C’est la pétition française la plus signée de l’histoire, et il faut s’en réjouir. Lancée le 17 décembre par quatre ONG, « L’Affaire du siècle », qui vise à attaquer l’Etat en justice pour « inaction climatique », a recueilli en ce début 2019 environ 2 millions de signatures en ligne. On peut contester la démarche, estimer qu’il est d’autres moyens de mettre le gouvernement face à ses responsabilités. Mais l’émergence de la justice climatique, plus qu’une prise de conscience, est un moment de cristallisation. Le sentiment collectif que le dérèglement climatique est déjà là. L’évidence qu’il faut agir de toute urgence. A quelques mois des élections européennes, l’écologie est devenue une préoccupation majeure des citoyens, au même titre que l’emploi ou le pouvoir d’achat. Des jeunes en premier lieu, dont l’avenir est en jeu.
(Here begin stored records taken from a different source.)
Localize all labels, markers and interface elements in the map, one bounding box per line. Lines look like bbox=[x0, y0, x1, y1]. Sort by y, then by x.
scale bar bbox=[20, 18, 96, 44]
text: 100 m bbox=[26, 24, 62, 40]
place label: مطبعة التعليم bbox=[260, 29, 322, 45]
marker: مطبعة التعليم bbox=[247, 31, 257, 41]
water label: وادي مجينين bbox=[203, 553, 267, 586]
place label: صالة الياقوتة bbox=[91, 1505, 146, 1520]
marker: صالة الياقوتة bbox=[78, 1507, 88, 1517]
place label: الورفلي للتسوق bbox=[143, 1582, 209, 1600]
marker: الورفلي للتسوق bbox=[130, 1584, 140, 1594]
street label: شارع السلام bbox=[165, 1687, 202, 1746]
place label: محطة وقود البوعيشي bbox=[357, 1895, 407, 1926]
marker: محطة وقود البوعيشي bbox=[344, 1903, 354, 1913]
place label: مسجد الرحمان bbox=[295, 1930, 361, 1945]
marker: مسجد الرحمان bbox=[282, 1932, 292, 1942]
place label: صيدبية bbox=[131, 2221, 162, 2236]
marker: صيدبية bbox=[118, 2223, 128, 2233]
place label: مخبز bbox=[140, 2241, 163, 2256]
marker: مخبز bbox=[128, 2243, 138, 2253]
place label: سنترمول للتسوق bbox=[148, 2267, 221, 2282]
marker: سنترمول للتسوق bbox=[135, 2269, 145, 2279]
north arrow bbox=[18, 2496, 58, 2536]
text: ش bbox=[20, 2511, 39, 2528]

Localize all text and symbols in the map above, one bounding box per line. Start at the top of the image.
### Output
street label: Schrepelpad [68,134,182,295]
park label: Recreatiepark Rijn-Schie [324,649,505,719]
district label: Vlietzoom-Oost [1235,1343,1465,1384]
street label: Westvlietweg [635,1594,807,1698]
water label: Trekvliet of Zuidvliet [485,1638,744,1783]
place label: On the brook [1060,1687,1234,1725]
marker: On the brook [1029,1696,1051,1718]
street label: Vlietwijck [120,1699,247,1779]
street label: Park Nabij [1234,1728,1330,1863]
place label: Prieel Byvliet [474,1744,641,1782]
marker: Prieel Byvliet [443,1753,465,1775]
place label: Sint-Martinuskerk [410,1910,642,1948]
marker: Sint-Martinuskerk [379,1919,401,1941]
Changement drastique de nos modes de vie
Il était plus que temps. Selon le dernier rapport du Groupe d’experts intergouvernemental sur l’évolution du climat (GIEC), publié en octobre 2018, toute augmentation des températures au-delà de 1,5°C par rapport aux niveaux préindustriels aggraverait considérablement les impacts sur l’environnement que nous observons déjà partout dans le monde – jusqu’à provoquer, peut-être, un effondrement de notre civilisation. Or, limiter cette hausse à 1,5°C suppose non seulement une immense volonté politique, mais aussi un changement drastique de nos modes de vie. Objectif démesuré ? Raison de plus pour redoubler d’imagination. Et pour donner la parole aux philosophes, historiens, économistes et naturalistes, de plus en plus nombreux à s’être emparés de la question écologique.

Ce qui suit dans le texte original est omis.